- [Task goal]: Starting at the beginning of the material and ending with the line that contains "the district of Suncheon-si, South", convert those lines into a JSON list of strings, one per line, omitting blank lines and leaving the pictures out.

★ ★ ★ ★

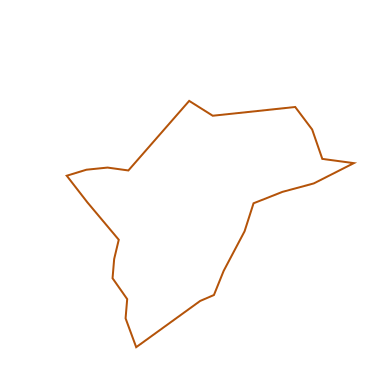 the border of Kole, rotated 50°
{"feature_id": "UGA-5605", "entity_name": "Kole", "entity_type": "District", "adm_level": 1, "iso_a3": "UGA", "parent_name": "Uganda", "parent_adm1": "", "projection": "natural_earth1", "projection_center": [32.715, 2.291], "detail": "fine", "context": "isolated", "style": "outline", "palette": "amber", "viewbox_px": 384, "rotation_deg": 50, "n_neighbors": 0, "source": "natural_earth", "source_scale": "10m", "svg_char_len": 458}
<svg xmlns="http://www.w3.org/2000/svg" viewBox="0 0 384 384"><g transform="rotate(50 192 192)"><path d="M250.4,70.9L273.9,49.5L263.7,93.2L250.0,122.7L240.2,152.1L255.9,177.0L272.8,218.5L285.0,241.4L280.7,255.8L275.0,334.5L246.1,324.1L232.4,310.5L207.0,308.3L193.3,294.7L181.5,278.8L132.6,278.8L99.0,277.5L107.1,258.5L119.0,241.0L134.6,226.9L120.4,135.6L146.9,127.1L193.2,58.3L221.4,59.8L250.4,70.9Z" fill="none" stroke="#b45309" stroke-width="2"/></g></svg>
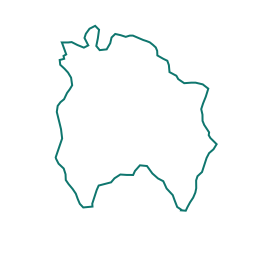 the district of Suncheon-si, South Jeolla, South Korea, rotated 198°
{"feature_id": "91817680B16002130574290", "entity_name": "Suncheon-si", "entity_type": "district", "adm_level": 2, "iso_a3": "KOR", "parent_name": "South Korea", "parent_adm1": "South Jeolla", "projection": "mercator", "projection_center": [127.399, 35.008], "detail": "fine", "context": "isolated", "style": "outline", "palette": "teal", "viewbox_px": 256, "rotation_deg": 198, "n_neighbors": 0, "source": "geoboundaries", "source_scale": "gbopen_adm2", "svg_char_len": 1510}
<svg xmlns="http://www.w3.org/2000/svg" viewBox="0 0 256 256"><g transform="rotate(198 128 128)"><path d="M52.0,66.1L47.5,67.2L47.0,71.1L46.0,76.5L44.5,81.9L44.0,87.4L44.5,91.8L47.0,99.2L47.0,103.6L44.0,109.0L44.0,117.4L44.0,123.8L43.1,129.2L40.1,134.2L38.7,140.0L46.5,143.9L49.0,146.1L49.5,148.9L56.4,154.4L59.3,157.8L61.3,163.7L64.2,168.6L64.2,174.6L63.7,181.9L63.8,190.2L70.4,192.6L77.7,192.0L81.5,190.8L88.4,188.0L95.3,190.0L98.1,192.6L105.8,194.0L108.6,200.5L111.4,204.1L115.8,204.7L122.5,206.1L124.1,210.4L126.5,213.2L130.0,214.8L133.8,216.2L137.4,216.4L140.7,216.4L151.9,217.4L154.9,216.4L158.3,214.0L163.7,214.0L169.2,213.5L171.6,209.0L171.1,203.1L172.6,196.2L179.0,193.3L183.5,196.2L184.4,204.1L185.9,212.5L190.8,215.0L195.3,210.5L197.2,204.6L197.2,200.2L191.3,194.3L194.8,190.8L201.7,191.3L208.1,192.3L211.5,190.8L214.5,189.8L217.3,188.9L217.2,188.8L209.5,178.9L211.6,176.6L210.1,174.1L212.2,172.7L214.0,171.6L212.0,167.2L206.6,164.7L202.2,162.2L197.7,158.3L194.3,151.4L195.3,147.0L196.8,142.5L197.7,135.6L200.2,131.7L201.7,127.3L200.7,121.3L194.3,111.0L191.3,106.1L187.4,97.7L187.7,77.7L186.9,76.5L183.0,72.6L176.6,69.6L173.1,64.7L171.1,59.3L167.2,56.3L161.8,52.9L157.3,49.4L153.9,45.0L150.4,41.0L146.0,38.6L137.5,42.3L138.6,45.0L138.6,51.9L138.6,59.3L138.1,64.2L127.3,71.1L125.3,76.0L120.9,81.4L115.0,82.9L108.6,84.9L108.1,89.3L105.1,96.2L98.2,97.7L90.8,92.3L83.9,89.3L78.0,88.3L72.6,82.4L64.7,78.0L61.3,73.6L56.8,68.1L51.9,66.7L52.0,66.1Z" fill="none" stroke="#0f766e" stroke-width="2"/></g></svg>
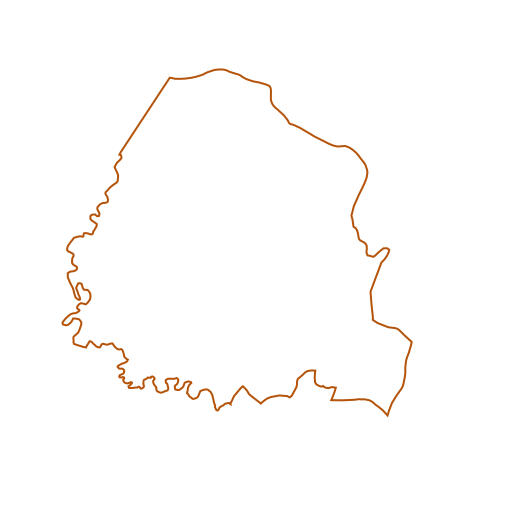 the district of Stueng Saen, Kâmpóng Thum, Cambodia, rotated 109°
{"feature_id": "14789045B79526031906839", "entity_name": "Stueng Saen", "entity_type": "district", "adm_level": 2, "iso_a3": "KHM", "parent_name": "Cambodia", "parent_adm1": "Kâmpóng Thum", "projection": "orthographic", "projection_center": [104.889, 12.631], "detail": "fine", "context": "isolated", "style": "outline", "palette": "amber", "viewbox_px": 512, "rotation_deg": 109, "n_neighbors": 0, "source": "geoboundaries", "source_scale": "gbopen_adm2", "svg_char_len": 6121}
<svg xmlns="http://www.w3.org/2000/svg" viewBox="0 0 512 512"><g transform="rotate(109 256 256)"><path d="M204.7,418.1L204.5,416.8L205.7,415.7L207.4,415.1L209.8,416.1L212.9,417.7L215.3,418.3L217.9,418.6L219.9,416.9L222.2,414.5L224.5,412.7L226.9,411.9L230.2,411.2L232.0,411.7L236.0,414.7L238.7,416.3L240.4,417.1L242.4,417.8L244.5,418.9L245.7,418.9L247.0,417.9L247.9,416.5L248.8,415.6L250.0,414.8L251.5,414.1L253.1,413.9L254.0,414.6L255.4,417.0L255.8,418.2L256.4,418.9L258.5,420.6L261.6,421.8L263.1,421.4L264.5,420.3L265.8,418.7L267.2,417.7L269.3,417.5L270.1,419.1L269.1,421.8L269.6,423.0L270.7,424.9L272.3,425.6L274.9,424.6L276.0,422.6L277.5,417.1L279.2,416.4L283.8,417.2L285.8,417.9L287.7,417.6L288.6,417.8L289.4,419.1L289.4,422.6L289.9,424.9L290.7,426.1L291.9,426.0L293.7,425.6L294.3,426.3L294.5,428.5L295.6,430.6L298.1,434.0L304.4,436.2L307.7,437.1L309.5,437.1L311.7,436.6L312.8,435.1L312.8,434.0L313.2,431.0L313.8,429.2L315.2,428.5L318.1,428.9L321.0,428.2L322.5,427.6L323.4,426.4L324.1,424.4L324.4,422.2L325.4,421.4L326.9,421.1L328.3,421.8L329.6,423.3L331.4,426.8L333.6,428.4L337.6,426.9L342.3,422.6L345.6,419.1L347.7,417.4L349.6,416.3L353.7,413.3L354.3,412.2L354.9,410.8L355.1,408.9L354.4,408.2L352.4,409.2L350.6,411.0L347.2,413.6L345.1,415.5L344.0,415.7L339.8,415.2L339.0,413.6L339.2,411.8L342.8,409.2L343.9,407.6L342.9,404.3L343.8,402.5L345.5,400.5L348.1,399.3L351.1,398.8L355.0,400.0L357.2,401.3L357.2,403.2L357.5,406.0L359.1,407.5L361.6,408.5L363.1,408.4L364.0,407.6L364.3,406.0L364.9,405.2L366.0,405.5L368.6,407.7L370.0,410.6L371.5,412.4L373.6,413.8L377.4,415.8L380.2,416.8L382.1,417.3L383.6,416.2L383.3,412.9L382.6,411.8L381.7,410.9L378.9,409.3L376.9,408.8L374.7,408.6L374.2,407.3L373.7,405.0L373.4,402.8L374.5,400.9L375.7,399.5L377.9,398.9L384.1,398.9L386.7,399.3L390.7,401.7L391.9,402.2L393.3,401.9L395.4,400.9L397.2,400.4L398.4,399.4L398.4,395.0L398.2,391.6L398.3,390.7L397.8,386.9L395.8,386.7L390.9,385.6L390.5,384.8L391.0,382.7L392.0,381.2L392.3,380.0L393.6,377.5L393.6,375.2L393.4,374.3L392.8,373.6L390.5,373.4L389.4,372.9L388.7,371.8L388.7,370.2L388.5,368.6L388.0,367.2L386.4,365.4L385.4,363.2L387.9,359.9L389.1,356.7L389.0,355.1L387.9,353.0L388.6,351.5L391.7,349.1L394.2,347.7L395.5,344.9L395.7,343.4L396.9,343.5L398.1,343.9L400.6,346.3L401.1,347.3L401.8,348.1L404.9,350.7L405.8,350.8L407.0,348.9L406.8,347.7L406.1,346.3L406.3,344.8L406.8,343.7L407.9,343.1L409.5,342.9L410.5,343.2L413.0,346.0L414.3,346.2L415.1,345.5L414.9,344.3L413.7,342.0L413.9,341.1L414.8,340.8L416.2,341.3L417.4,340.6L418.4,339.1L418.5,338.1L418.5,337.0L418.3,336.0L417.5,334.9L416.0,333.2L416.1,332.1L417.0,332.0L418.7,332.8L420.8,334.1L422.0,333.2L421.9,332.4L420.8,329.4L419.8,327.5L419.2,325.8L417.8,324.4L417.7,323.6L418.4,322.7L418.9,321.7L418.3,320.6L416.5,319.5L415.6,319.6L413.2,321.0L412.1,321.3L410.6,321.7L409.3,321.4L408.4,320.2L407.0,319.1L406.1,318.7L405.8,317.1L405.3,315.8L404.4,315.9L403.6,314.7L403.8,313.4L404.4,312.5L405.1,311.8L407.6,312.6L408.7,312.2L410.2,311.1L411.3,309.7L412.8,307.4L414.4,307.0L415.9,305.7L416.3,303.9L416.3,301.7L415.3,300.0L414.7,299.2L413.8,298.5L412.8,297.0L411.9,296.0L410.8,295.6L409.3,296.0L405.5,298.5L405.3,299.7L404.1,300.5L402.9,300.9L401.8,300.3L400.6,298.9L398.7,293.3L397.3,291.4L397.5,290.1L398.2,289.2L399.6,288.9L401.3,288.7L403.2,289.1L404.5,290.1L405.7,290.4L408.4,289.0L408.4,287.9L408.0,285.9L407.4,284.7L404.2,282.6L402.6,282.2L399.3,282.2L398.3,281.4L396.9,279.5L396.5,278.6L396.4,276.5L397.1,275.8L399.9,277.2L402.3,277.4L403.5,277.3L405.0,276.9L408.2,276.6L408.4,275.7L410.4,273.2L410.9,271.5L411.7,269.5L411.5,268.7L410.2,266.7L408.7,265.5L407.8,265.1L406.6,264.9L402.0,264.7L401.1,263.7L400.4,263.1L398.5,260.2L398.2,258.9L398.1,257.9L399.3,254.7L400.2,253.6L401.8,251.9L403.8,250.8L404.5,250.2L407.3,248.6L408.6,247.6L409.6,247.1L410.1,246.4L410.9,245.9L412.2,245.6L414.6,243.3L414.6,242.0L413.5,241.4L411.0,241.1L410.0,240.3L409.2,239.8L408.0,238.4L407.3,237.9L406.5,237.7L405.6,236.9L404.9,235.7L404.4,235.0L403.8,233.8L404.5,231.7L403.2,232.1L400.3,231.6L395.8,231.2L386.1,227.5L383.5,226.1L384.3,224.2L386.2,220.7L388.7,217.8L389.8,215.4L393.3,204.9L394.0,203.4L392.2,202.5L387.6,199.5L384.8,196.4L382.9,193.2L380.2,188.4L379.2,184.4L378.3,181.1L378.7,178.1L376.6,176.7L367.0,175.1L364.1,175.4L362.0,176.2L359.6,176.5L358.3,176.3L356.5,175.1L352.7,172.9L350.3,171.8L348.1,169.9L346.6,167.3L345.7,164.9L345.1,162.6L346.9,162.3L351.6,161.0L356.2,159.0L357.8,156.9L358.3,153.8L358.2,151.5L357.0,150.2L357.8,148.6L357.8,146.6L357.1,144.1L355.3,141.8L354.5,137.7L358.6,137.5L364.1,137.6L367.8,137.9L364.2,127.0L360.0,116.4L357.6,111.4L357.2,109.3L356.2,107.0L355.5,102.0L356.0,98.6L357.6,94.8L358.9,90.5L360.8,85.5L364.0,79.7L359.0,79.9L350.8,79.6L342.9,77.9L333.9,75.2L332.0,74.9L329.4,74.9L321.2,76.0L318.1,76.7L312.6,78.6L308.1,79.6L305.9,80.0L303.3,80.2L296.8,80.0L294.9,80.2L290.1,80.3L286.6,80.8L282.6,89.9L279.4,96.6L278.8,98.7L278.9,101.1L280.3,107.8L279.8,119.2L278.4,124.7L275.9,125.5L264.5,130.9L252.4,136.1L221.4,135.3L217.3,133.4L212.7,132.1L208.8,131.8L206.7,132.1L206.0,134.6L207.3,138.0L211.7,140.8L217.2,143.7L218.6,144.8L218.7,147.8L219.1,150.7L217.0,152.6L212.8,153.7L210.1,154.8L208.7,156.4L207.9,158.6L207.4,162.3L206.5,164.1L204.4,165.4L201.0,167.2L198.6,169.1L197.1,171.0L196.6,173.3L190.2,176.6L186.8,178.9L177.1,179.7L164.1,178.6L157.5,177.7L151.9,177.1L146.0,176.9L141.2,177.7L138.6,178.9L134.3,182.1L132.2,184.8L129.7,188.8L127.6,191.8L125.7,195.1L124.1,199.2L123.1,202.8L122.9,207.4L125.9,214.4L126.4,218.5L126.2,223.2L124.0,239.4L120.5,256.2L119.8,263.1L120.0,266.1L119.7,267.6L118.8,268.8L117.6,269.8L114.1,275.1L110.4,283.5L109.5,285.9L108.1,288.5L106.9,290.1L104.3,292.3L102.6,293.1L95.1,295.6L92.5,296.8L91.0,298.4L90.7,299.8L90.6,303.0L90.9,309.2L91.3,312.3L91.8,315.2L91.9,320.3L91.8,323.2L91.1,327.2L90.3,329.5L90.1,331.9L90.4,338.0L90.4,341.2L90.0,345.2L90.4,347.6L91.0,349.8L92.1,352.7L93.6,355.8L97.9,361.5L100.0,363.7L101.2,364.7L102.6,366.3L106.1,371.1L108.5,375.1L111.5,381.1L113.7,386.8L114.1,388.3L114.8,390.1L115.1,393.6L115.5,395.6L202.2,417.8L204.7,418.1Z" fill="none" stroke="#b45309" stroke-width="2"/></g></svg>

★ ★ ★ ★

- [Full solution]:
[
  " the border of Kole, rotated 50°",
  "{\"feature_id\": \"UGA-5605\", \"entity_name\": \"Kole\", \"entity_type\": \"District\", \"adm_level\": 1, \"iso_a3\": \"UGA\", \"parent_name\": \"Uganda\", \"parent_adm1\": \"\", \"projection\": \"natural_earth1\", \"projection_center\": [32.715, 2.291], \"detail\": \"fine\", \"context\": \"isolated\", \"style\": \"outline\", \"palette\": \"amber\", \"viewbox_px\": 384, \"rotation_deg\": 50, \"n_neighbors\": 0, \"source\": \"natural_earth\", \"source_scale\": \"10m\", \"svg_char_len\": 458}",
  "<svg xmlns=\"http://www.w3.org/2000/svg\" viewBox=\"0 0 384 384\"><g transform=\"rotate(50 192 192)\"><path d=\"M250.4,70.9L273.9,49.5L263.7,93.2L250.0,122.7L240.2,152.1L255.9,177.0L272.8,218.5L285.0,241.4L280.7,255.8L275.0,334.5L246.1,324.1L232.4,310.5L207.0,308.3L193.3,294.7L181.5,278.8L132.6,278.8L99.0,277.5L107.1,258.5L119.0,241.0L134.6,226.9L120.4,135.6L146.9,127.1L193.2,58.3L221.4,59.8L250.4,70.9Z\" fill=\"none\" stroke=\"#b45309\" stroke-width=\"2\"/></g></svg>",
  " the district of Suncheon-si, South Jeolla, South Korea, rotated 198°"
]